А еще, он ― наша утечка.
― Да, ― отвечает Донни. ― Похитив ее, Племмонс показывает уровень организации, который не соответствует его прошлому, или тому немногому, что нам о нем известно. Он чувствовал, что обманывает нас все это время, но когда мы раскусили его, он воспринял это как личный вызов, чтобы сразиться с нами.
Соглашаясь, я киваю.
― Пойду внутрь. Дай знать, если сможешь дозвониться до детектива Дьюка. Что сказали патрульные?
Он сжимает губы, а я изучаю его.
― Что? ― подталкиваю я.
― Ребята сказали, что Лана выпнула их со своей собственности. Я не хотел говорить тебе, что там происходит. Она уехала и по сути сказала всем идти нах*й. Включая тебя.
Я впечатываю кулак в стену, заставляя гипсокартон посыпаться вокруг.
― Никогда не видел, чтобы ты терял самообладание, как сейчас, Логан. Может, тебе стоит взять...
― Даже не смей заканчивать это предложение, ― бросаю я, вытирая окровавленные костяшки о свои штаны и игнорируя боль. ― Каждый эмоционально замешан в этом. Не только я. Пусть Леонард тоже пойдет. Норрис захочет напасть на меня в течение первых нескольких минут.

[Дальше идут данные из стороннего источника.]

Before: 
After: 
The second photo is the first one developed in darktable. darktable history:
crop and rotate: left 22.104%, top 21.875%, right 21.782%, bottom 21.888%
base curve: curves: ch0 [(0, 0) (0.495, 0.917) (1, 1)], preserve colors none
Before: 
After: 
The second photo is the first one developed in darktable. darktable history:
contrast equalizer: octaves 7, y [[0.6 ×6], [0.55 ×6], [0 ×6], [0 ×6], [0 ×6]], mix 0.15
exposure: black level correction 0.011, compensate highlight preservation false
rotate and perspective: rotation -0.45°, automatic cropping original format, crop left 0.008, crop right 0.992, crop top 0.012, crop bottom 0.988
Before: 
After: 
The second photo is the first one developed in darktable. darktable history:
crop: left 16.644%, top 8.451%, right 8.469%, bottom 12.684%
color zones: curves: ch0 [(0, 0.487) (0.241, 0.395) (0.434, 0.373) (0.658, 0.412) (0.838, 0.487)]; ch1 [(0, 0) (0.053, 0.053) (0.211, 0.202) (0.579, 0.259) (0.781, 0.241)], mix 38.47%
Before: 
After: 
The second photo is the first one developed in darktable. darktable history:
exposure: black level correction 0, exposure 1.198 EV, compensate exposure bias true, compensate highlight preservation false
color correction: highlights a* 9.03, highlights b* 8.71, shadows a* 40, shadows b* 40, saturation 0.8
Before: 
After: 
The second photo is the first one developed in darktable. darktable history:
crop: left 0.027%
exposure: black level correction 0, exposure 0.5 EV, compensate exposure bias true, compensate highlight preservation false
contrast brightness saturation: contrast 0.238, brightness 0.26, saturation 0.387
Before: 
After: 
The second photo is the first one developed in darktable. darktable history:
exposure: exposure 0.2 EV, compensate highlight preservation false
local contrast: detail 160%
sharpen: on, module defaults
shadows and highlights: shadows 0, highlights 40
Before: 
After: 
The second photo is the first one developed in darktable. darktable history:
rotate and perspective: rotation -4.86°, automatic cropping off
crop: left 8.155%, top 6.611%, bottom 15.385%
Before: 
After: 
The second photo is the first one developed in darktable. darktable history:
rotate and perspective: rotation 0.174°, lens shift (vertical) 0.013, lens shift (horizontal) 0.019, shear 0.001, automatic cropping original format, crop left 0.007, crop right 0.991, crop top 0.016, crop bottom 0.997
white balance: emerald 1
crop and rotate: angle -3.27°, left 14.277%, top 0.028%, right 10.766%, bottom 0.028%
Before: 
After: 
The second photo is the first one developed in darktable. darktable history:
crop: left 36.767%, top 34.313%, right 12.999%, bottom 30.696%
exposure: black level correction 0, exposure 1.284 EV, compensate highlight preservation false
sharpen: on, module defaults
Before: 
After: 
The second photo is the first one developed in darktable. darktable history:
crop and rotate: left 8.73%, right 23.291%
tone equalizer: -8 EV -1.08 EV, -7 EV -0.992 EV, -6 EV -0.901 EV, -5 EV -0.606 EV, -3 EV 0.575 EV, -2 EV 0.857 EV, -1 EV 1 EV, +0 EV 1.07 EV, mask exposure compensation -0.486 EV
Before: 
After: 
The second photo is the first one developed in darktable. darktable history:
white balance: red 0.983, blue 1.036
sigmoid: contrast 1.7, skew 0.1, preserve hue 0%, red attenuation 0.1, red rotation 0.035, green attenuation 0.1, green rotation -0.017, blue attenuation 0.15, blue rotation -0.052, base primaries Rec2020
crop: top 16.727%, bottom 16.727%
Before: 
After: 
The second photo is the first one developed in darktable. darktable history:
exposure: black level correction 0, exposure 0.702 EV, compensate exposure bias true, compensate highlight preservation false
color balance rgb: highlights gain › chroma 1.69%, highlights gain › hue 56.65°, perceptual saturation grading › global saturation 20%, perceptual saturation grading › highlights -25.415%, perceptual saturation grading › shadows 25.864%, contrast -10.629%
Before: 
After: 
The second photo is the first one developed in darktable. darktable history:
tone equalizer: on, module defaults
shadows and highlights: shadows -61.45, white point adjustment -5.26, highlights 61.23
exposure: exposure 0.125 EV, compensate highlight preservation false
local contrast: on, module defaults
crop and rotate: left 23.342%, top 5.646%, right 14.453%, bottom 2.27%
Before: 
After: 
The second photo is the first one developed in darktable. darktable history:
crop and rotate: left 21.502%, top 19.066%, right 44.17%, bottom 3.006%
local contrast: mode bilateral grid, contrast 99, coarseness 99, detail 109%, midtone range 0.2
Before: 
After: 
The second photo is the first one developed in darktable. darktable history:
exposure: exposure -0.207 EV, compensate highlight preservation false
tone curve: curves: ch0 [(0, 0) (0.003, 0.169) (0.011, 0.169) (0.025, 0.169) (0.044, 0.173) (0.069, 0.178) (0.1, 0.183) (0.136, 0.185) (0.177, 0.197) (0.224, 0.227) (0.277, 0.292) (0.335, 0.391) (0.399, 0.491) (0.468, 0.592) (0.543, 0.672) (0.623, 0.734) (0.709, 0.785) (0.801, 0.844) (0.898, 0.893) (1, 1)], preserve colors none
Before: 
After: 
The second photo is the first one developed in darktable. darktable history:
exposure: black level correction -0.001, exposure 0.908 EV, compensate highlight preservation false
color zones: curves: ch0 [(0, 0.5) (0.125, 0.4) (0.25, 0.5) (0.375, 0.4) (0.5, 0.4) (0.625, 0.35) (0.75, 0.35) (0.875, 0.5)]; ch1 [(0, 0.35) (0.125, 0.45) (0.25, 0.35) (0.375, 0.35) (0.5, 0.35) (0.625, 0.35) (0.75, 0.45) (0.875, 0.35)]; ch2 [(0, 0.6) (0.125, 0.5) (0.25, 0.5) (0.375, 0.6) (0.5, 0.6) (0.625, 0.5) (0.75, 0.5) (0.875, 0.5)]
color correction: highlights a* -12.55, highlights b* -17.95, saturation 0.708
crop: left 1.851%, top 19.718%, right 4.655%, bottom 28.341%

― Ты уверен, что справишься с этим?
― Он немедленно вспылит. Обвинит нас в убийстве своей дочери. Но он также может помочь поймать этого больного сукиного сына. Моя голова работает просто чертовски хорошо. Найди Лану. Позвони мне, если найдешь.
Я поворачиваюсь, выхожу из комнаты и направляюсь прямо в допросную. Норрис вскакивает со своего места, глядя на меня, когда я вхожу внутрь.
― О чем, бл*ть, ты думал, закрывая меня тут?! Ты хоть имеешь представление, какие отчеты подкомитета я мог бы...
― Эрика Норрис твоя дочь, и она пропала во время занятий под предлогом чей-то смерти в вашей семье. Но у вас никто не умирал, ― говорю я, затыкая его.
Он становится страшного белого оттенка, и все его тело слабеет, когда мужчина опадает на стул, теряя способность стоять.
― Вы только что убили ее, ― говорит он дрожащим шепотом. Затем в его глазах появляется ярость и он хлопает кулаком по столу, когда злость восполняет его энергию. ― Сукин сын! Ты убил ее!
Он делает выпад, но Леонард появляется как раз вовремя, хватает его за воротник, а я продолжаю прислоняться к стене, сохраняя выражение своего лица безэмоциональным.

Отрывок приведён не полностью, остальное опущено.